Alaska has begun talks and legislation allowing Army servicemen under 21 to consume the sweet nectar known as alcohol. The main argument is that if you're old enough to get shot at, you're old enough to order shots.
As fresh as it is to finally hear some type of reform for alcohol consumption for minors in the military, I really hope this is not just another political game of charades.
Long has it been where the rights of the young in the military are pushed and shoved into the back of the room. Years of wars and conflicts initiated deployments of 18, 19 and 20-year-olds, all of them eager and ready to fight for the Red, White and Blue.
The initiator of the proposed bill is Bob Lynn, a Vietnam veteran who is sympathetic for these dedicated soldiers. He said, "If you get shot at, you get a shot."
I cannot speak for the friends and loved ones overseas but I can certainly say that if I am sitting down with members of my unit that just lost a comrade, I would want to be able to drink a beer or toast in honor of a fallen hero.
Unfortunately, the penalties of that action if caught can be severe. About 2,000 of the soldiers in Alaska are under 21, according to Maj. Bill Coppernoll, public affairs officer for U.S. Army Alaska.
People who oppose the bill say that it will increase the number of arrests of young, drunk soldiers driving back to base from local bars. To be fair I respect their concern, but if the drinking age was lowered I think a set of rules for designated drivers would be conceived.
The first reason this law will pass is the influence of Alaska's nearby Canadian Yukon Territory, where the age to drink is 19 years old. The second reason is time, seeing how more young soldiers are maturing with a sense of responsibility.
Two other service industries, fire prevention and law enforcement, can and will be affected. There is a similar theme here: If you are old enough to put your life on the line in the act of duty, you should be able to order an alcoholic beverage.
The focus should not be on the age but the job function, although the leaders of these active-duty services fear that the young ones will develop unhealthy habits.
It is textbook knowledge that if one person is told not to do something they will do it. But if they are told they can do something, then it will be done in moderation.
The state of Alaska can lose $17 million in federal highway funding if the bill passes because Alaska would be in violation of the national minimum drinking age statute.

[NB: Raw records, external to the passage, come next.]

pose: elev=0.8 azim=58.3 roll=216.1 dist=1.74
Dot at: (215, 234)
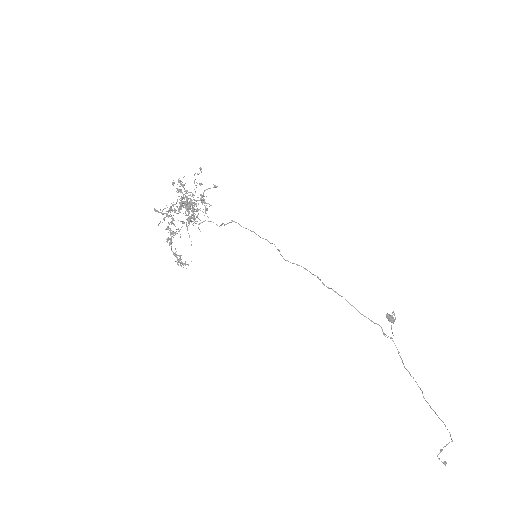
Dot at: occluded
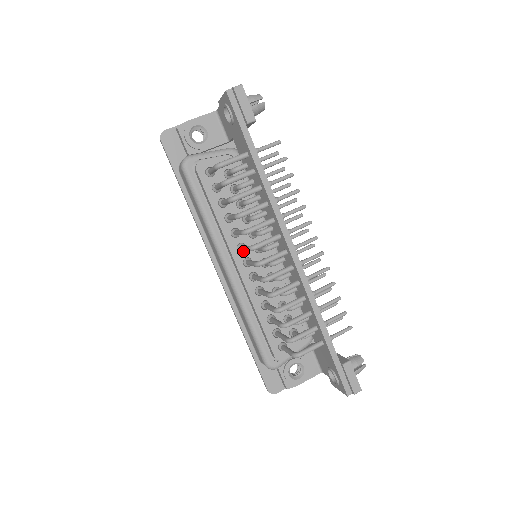
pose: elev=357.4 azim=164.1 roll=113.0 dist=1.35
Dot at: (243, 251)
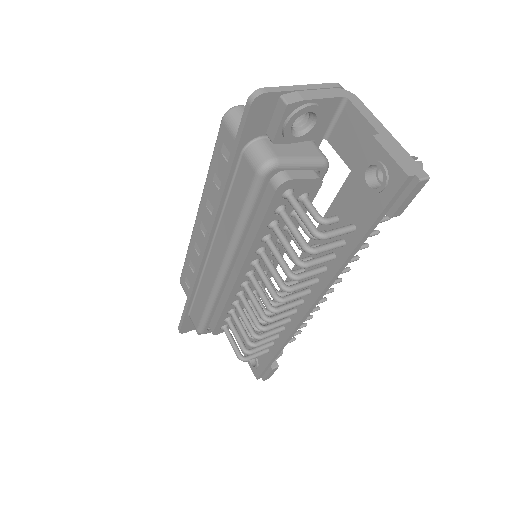
Dot at: occluded
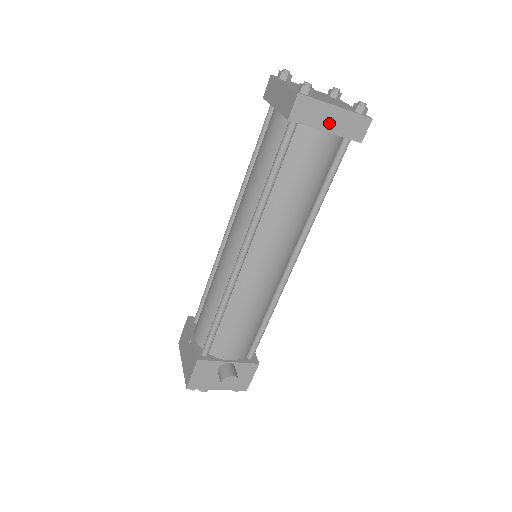
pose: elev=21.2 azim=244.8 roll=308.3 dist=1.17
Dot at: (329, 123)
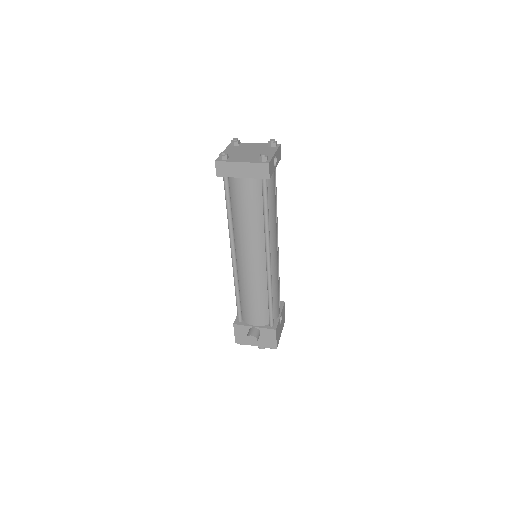
Dot at: (242, 172)
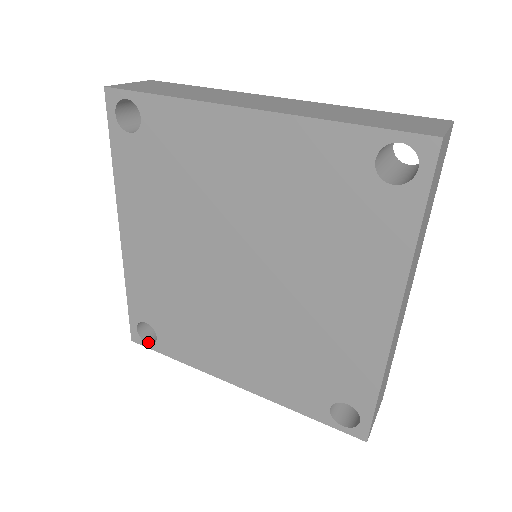
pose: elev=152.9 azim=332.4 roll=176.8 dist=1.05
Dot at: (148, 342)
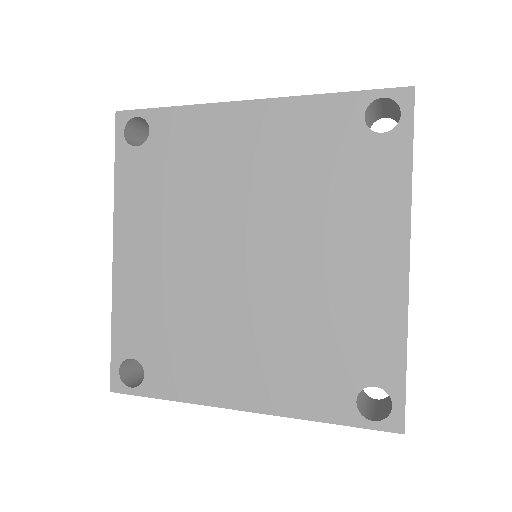
Dot at: (132, 387)
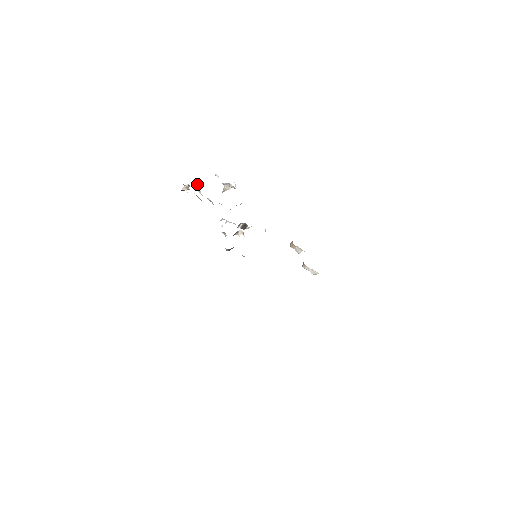
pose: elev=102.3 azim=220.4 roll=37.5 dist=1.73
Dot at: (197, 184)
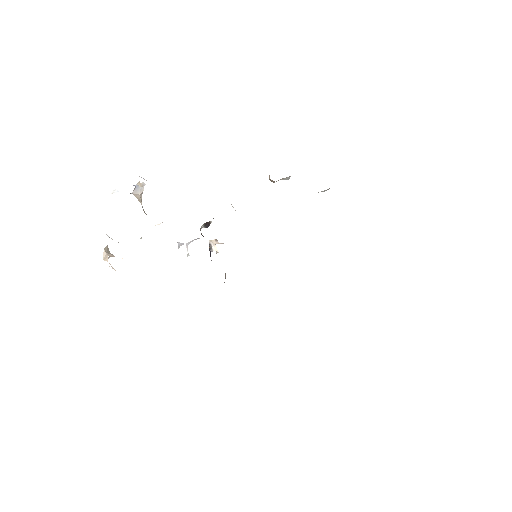
Dot at: occluded
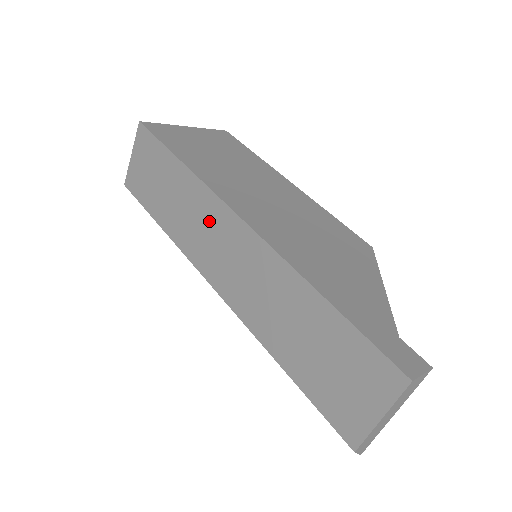
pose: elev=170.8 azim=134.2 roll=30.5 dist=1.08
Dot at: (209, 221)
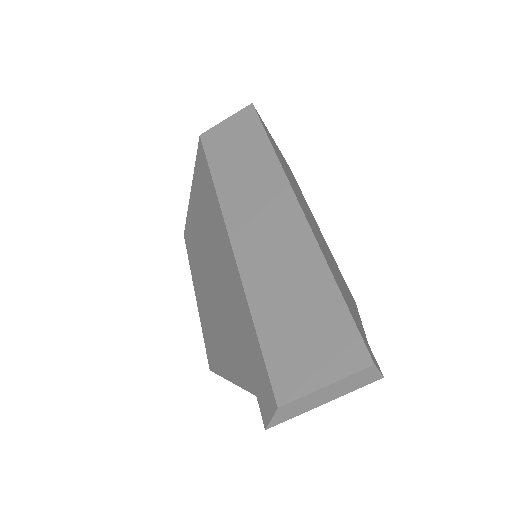
Dot at: (264, 189)
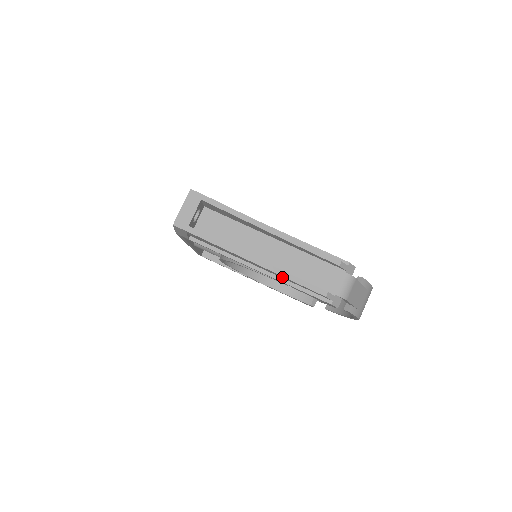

Alaska has to be a pioneer in this sense; the U.S. has been lagging behind compared to other countries when it comes to setting drinking age limits.
In areas such as England and Central America, drinking ages are set at 19 or even 15 in other parts of the world, in which armed forces have no effect on the age limit.
Other states in the union are also considering similar legislation: Kentucky, South Carolina and Wisconsin.
Plain and simple, let the soldiers drink if they want to drink. If a 19-year-old lost a leg or an arm and just wants a cold one to relax, then what is wrong with that?
Let's assume the worst: They're going to drink and drive and live the life of an alcoholic. Not to say this isn't a legitimate concern, but to automatically assume that the new statute would create such a malfunction is the equivalent to implying that the sky is falling when a drop of rain hits the ground.